WHAT YOU NEED TO DO: When you reach the line containing "exposure_s: 1/56" in the records below, start copying exactly, and stop once you have copied the line containing "exposure_s: 1/200".

DATA FOR REVIEW:
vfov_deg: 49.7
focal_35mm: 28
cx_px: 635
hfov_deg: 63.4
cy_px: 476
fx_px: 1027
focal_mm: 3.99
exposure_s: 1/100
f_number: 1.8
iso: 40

* * *

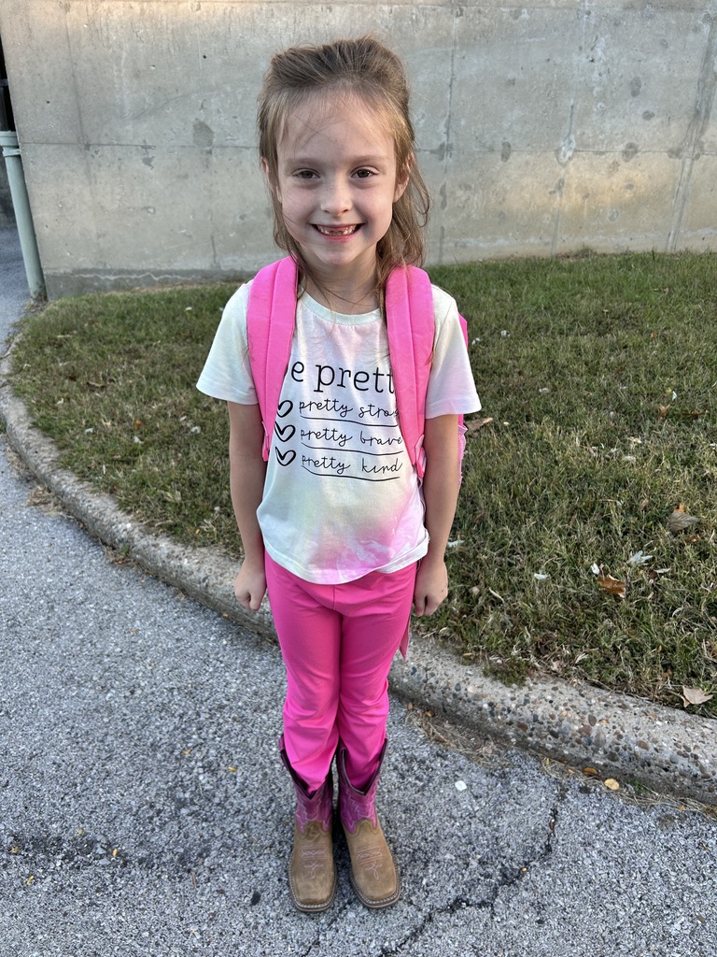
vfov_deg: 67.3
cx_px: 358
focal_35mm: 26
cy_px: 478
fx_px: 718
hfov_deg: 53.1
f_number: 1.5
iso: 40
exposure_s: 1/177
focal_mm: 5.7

---

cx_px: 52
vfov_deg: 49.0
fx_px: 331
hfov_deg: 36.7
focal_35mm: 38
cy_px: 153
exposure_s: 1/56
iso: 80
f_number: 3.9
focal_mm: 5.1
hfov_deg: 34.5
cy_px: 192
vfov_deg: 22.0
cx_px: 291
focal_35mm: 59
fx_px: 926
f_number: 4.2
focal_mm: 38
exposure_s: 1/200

ANSWER:
exposure_s: 1/56
iso: 80
f_number: 3.9
focal_mm: 5.1
hfov_deg: 34.5
cy_px: 192
vfov_deg: 22.0
cx_px: 291
focal_35mm: 59
fx_px: 926
f_number: 4.2
focal_mm: 38
exposure_s: 1/200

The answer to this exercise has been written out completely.